** What is required **
Could you retype the lines below, starting at the line holding "right ear: (380, 301)" and stopping at the line holding "left shoulder: (124, 65)", inclusive? Copy them exactly and drop the images.

** Task input **
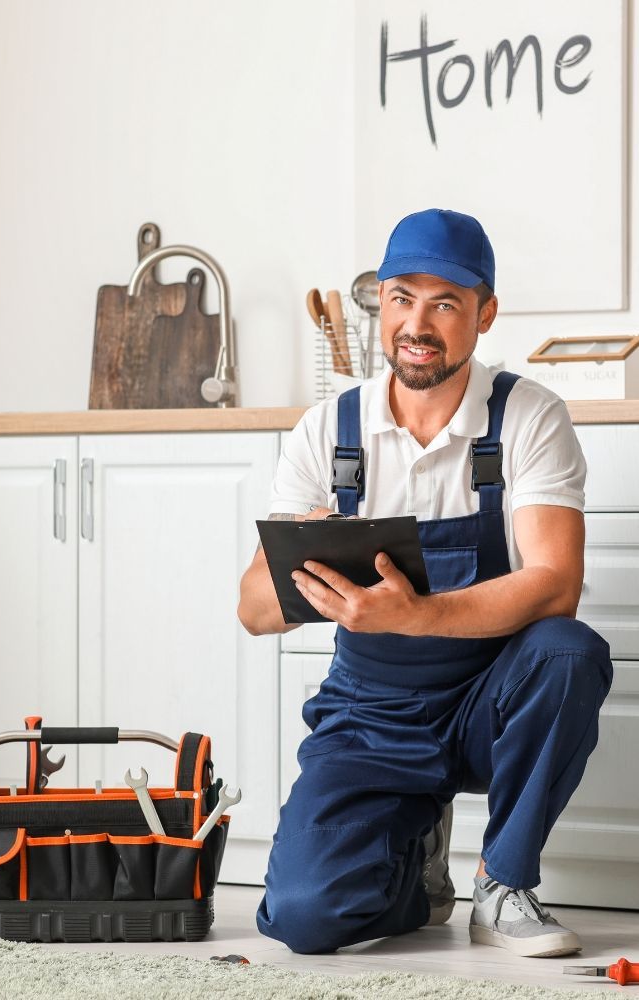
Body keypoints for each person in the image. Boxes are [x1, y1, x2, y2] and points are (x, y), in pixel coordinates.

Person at [237, 208, 613, 958]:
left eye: (445, 303)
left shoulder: (527, 418)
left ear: (485, 314)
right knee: (304, 919)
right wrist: (301, 557)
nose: (418, 322)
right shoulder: (329, 432)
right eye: (403, 297)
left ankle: (504, 886)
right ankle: (417, 874)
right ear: (380, 301)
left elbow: (553, 585)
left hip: (487, 699)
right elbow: (251, 610)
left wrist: (415, 613)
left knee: (569, 650)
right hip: (370, 713)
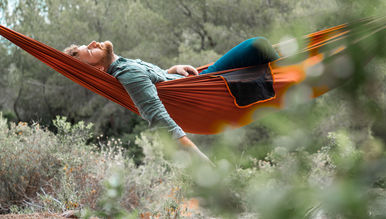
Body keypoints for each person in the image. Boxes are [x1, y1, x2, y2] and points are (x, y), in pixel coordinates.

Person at [64, 37, 279, 164]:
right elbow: (158, 116)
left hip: (196, 81)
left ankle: (294, 68)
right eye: (89, 50)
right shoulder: (127, 73)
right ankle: (295, 70)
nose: (93, 42)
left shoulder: (124, 65)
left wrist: (172, 71)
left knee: (261, 52)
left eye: (88, 44)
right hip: (206, 89)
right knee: (257, 46)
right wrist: (200, 159)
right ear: (100, 70)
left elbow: (153, 82)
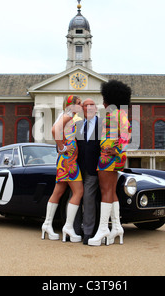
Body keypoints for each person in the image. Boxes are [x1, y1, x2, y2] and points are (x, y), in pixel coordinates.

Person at [88, 80, 132, 246]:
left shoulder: (114, 114)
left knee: (105, 191)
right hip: (113, 158)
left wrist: (118, 149)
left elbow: (127, 133)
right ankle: (117, 228)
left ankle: (103, 229)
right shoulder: (121, 113)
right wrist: (120, 151)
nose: (103, 102)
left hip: (107, 158)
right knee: (111, 192)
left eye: (104, 99)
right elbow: (126, 133)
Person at [41, 95, 84, 243]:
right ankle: (68, 227)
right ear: (71, 105)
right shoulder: (67, 115)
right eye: (78, 103)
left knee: (58, 192)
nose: (81, 105)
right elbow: (55, 129)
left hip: (64, 160)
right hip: (69, 161)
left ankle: (47, 225)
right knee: (78, 192)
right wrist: (62, 147)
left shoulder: (66, 115)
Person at [75, 98, 103, 244]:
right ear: (83, 109)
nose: (89, 108)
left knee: (88, 198)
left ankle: (88, 233)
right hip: (77, 169)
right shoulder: (78, 125)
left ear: (96, 108)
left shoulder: (103, 125)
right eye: (86, 106)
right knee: (75, 199)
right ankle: (75, 231)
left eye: (92, 105)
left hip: (94, 169)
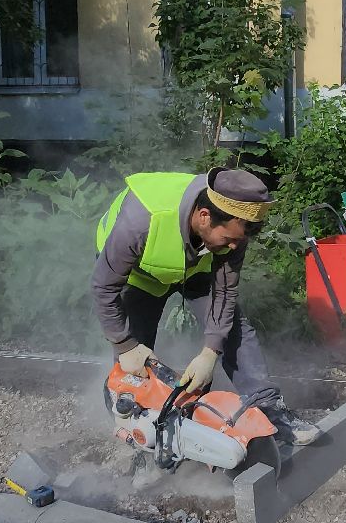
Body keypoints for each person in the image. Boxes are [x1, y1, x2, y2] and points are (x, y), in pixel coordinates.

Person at [92, 166, 324, 445]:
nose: (236, 248)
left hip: (193, 267)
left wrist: (210, 353)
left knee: (234, 329)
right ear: (204, 217)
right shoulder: (140, 222)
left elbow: (225, 292)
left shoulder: (233, 224)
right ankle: (136, 429)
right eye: (229, 240)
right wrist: (123, 345)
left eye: (240, 241)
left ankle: (270, 411)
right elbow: (104, 287)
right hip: (138, 274)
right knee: (134, 359)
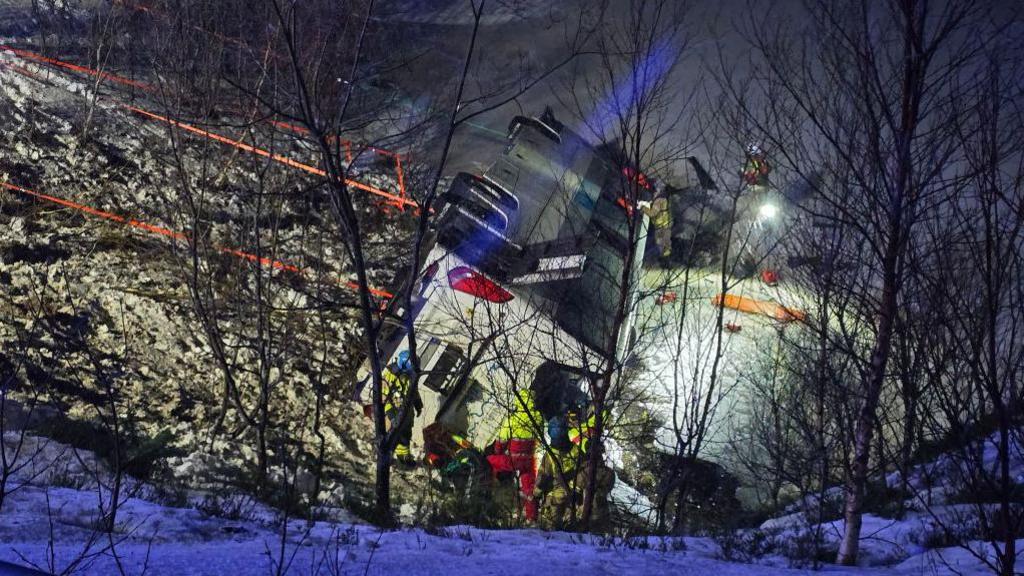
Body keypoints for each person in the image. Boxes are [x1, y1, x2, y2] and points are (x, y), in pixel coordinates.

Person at [486, 389, 543, 523]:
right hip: (529, 460)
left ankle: (490, 493)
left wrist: (497, 452)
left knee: (488, 461)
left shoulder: (512, 420)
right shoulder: (538, 417)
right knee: (529, 490)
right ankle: (532, 518)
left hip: (513, 460)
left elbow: (501, 443)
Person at [382, 350, 422, 467]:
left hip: (406, 410)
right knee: (392, 435)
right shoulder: (390, 375)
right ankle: (385, 458)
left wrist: (418, 404)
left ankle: (403, 457)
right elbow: (384, 397)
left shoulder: (411, 374)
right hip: (394, 410)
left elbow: (413, 390)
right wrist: (390, 414)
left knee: (405, 435)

** Output **
right ear: (380, 301)
left elbow: (553, 585)
left hip: (487, 699)
right elbow: (251, 610)
left wrist: (415, 613)
left knee: (569, 650)
right hip: (370, 713)
Body keypoints for each person in the image. Boxes are [x1, y1, x2, y2] and points are (x, y), in pixel coordinates.

Person at [64, 37, 279, 164]:
right elbow: (158, 116)
left hip: (196, 81)
left ankle: (294, 68)
right eye: (89, 50)
right shoulder: (127, 73)
right ankle: (295, 70)
nose: (93, 42)
left shoulder: (124, 65)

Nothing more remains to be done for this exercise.